Selenium is the active-site atom in approximately 25 human selenoproteins, encoded with a unique UGA-readthrough mechanism that inserts selenocysteine. The major selenoproteins are the four glutathione peroxidases (GPx1-4, which reduce H2O2 and lipid hydroperoxides using glutathione as the electron donor), three thioredoxin reductases (TrxR1-3, which regenerate reduced thioredoxin for redox signaling), and three iodothyronine deiodinases (DIO1-3, which convert thyroxine T4 to active triiodothyronine T3). Deficiency below 30 microg/day causes Keshan cardiomyopathy and Kashin-Beck osteoarthropathy — endemic diseases in the selenium-poor soils of central China before government supplementation programs.

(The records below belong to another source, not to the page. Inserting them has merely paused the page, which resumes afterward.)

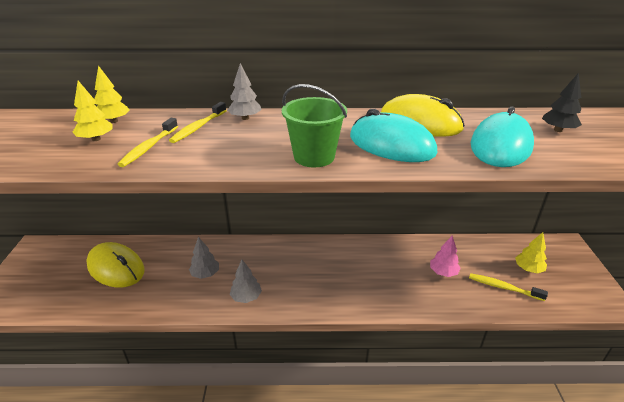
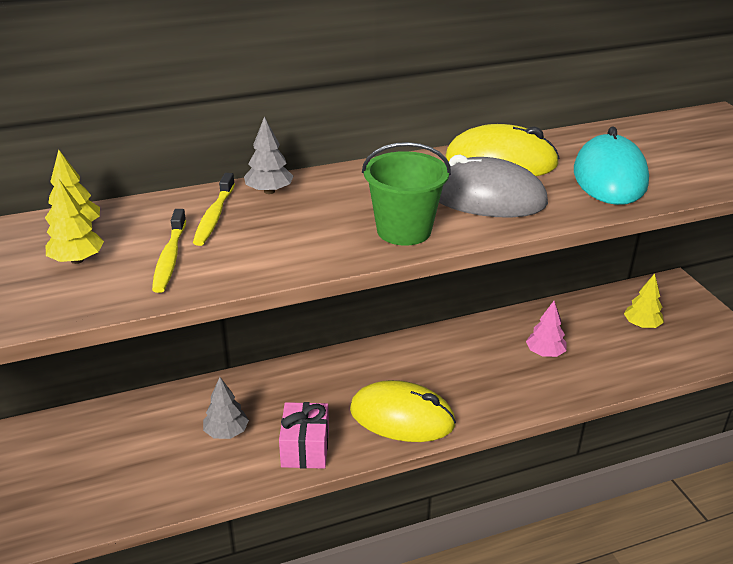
camera: 20 degrees left, 0 degrees up
yellow mouse [86,242,145,288] -> yellow mouse moved to [350,380,456,442]
grey tree [230,260,262,303] -> pink gift [279,402,329,469]
turquoise mouse [350,109,437,162] -> grey mouse [439,154,548,218]
yellow toothbrush [469,273,548,301] -> none
black tree [542,73,582,132] -> none

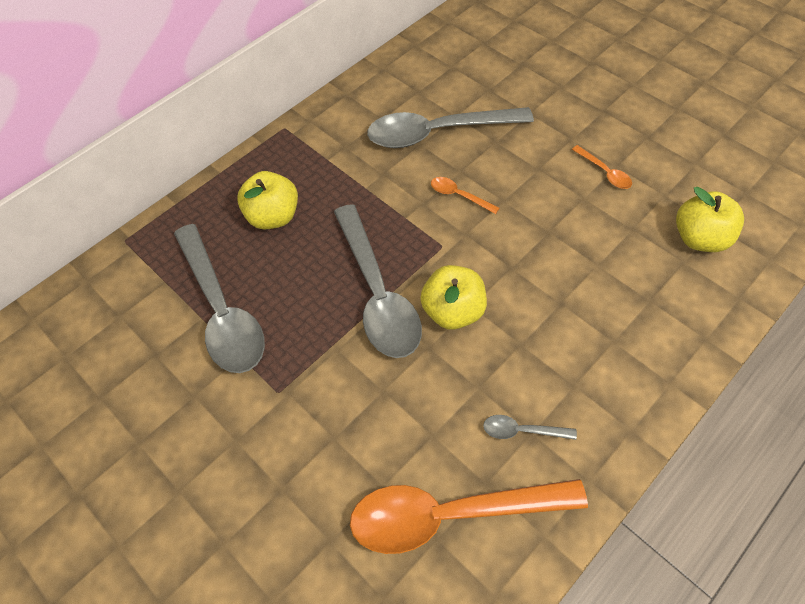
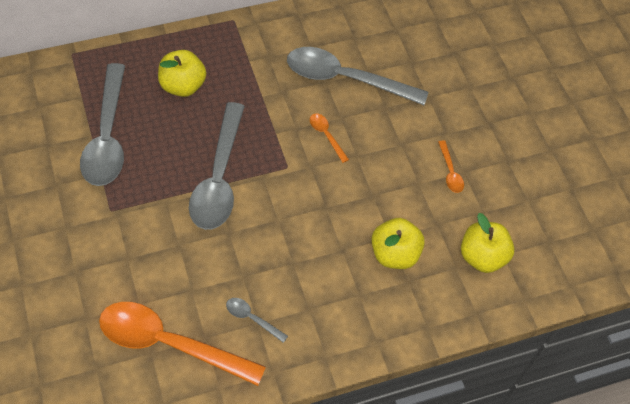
camera: 20 degrees right, 0 degrees up
yellow apple [420,265,487,330] -> yellow apple moved to [371,218,425,269]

What is the difference between Na2SeO3 and Na2SeO4?
Na2SeO3 is selenite — Se in the +4 oxidation state, with a trigonal-pyramidal SeO3 2- anion that has a stereochemically active lone pair. Na2SeO4 is selenate — Se in the +6 oxidation state, with a tetrahedral SeO4 2- anion analogous to sulfate. Selenite is the form historically used in supplements because of higher bioavailability per unit mass; selenate is the dominant form in oxidized agricultural soils and is now preferred in some newer multivitamin formulations because it is less hygroscopic. Both are reduced to selenide in vivo before incorporation into selenoproteins.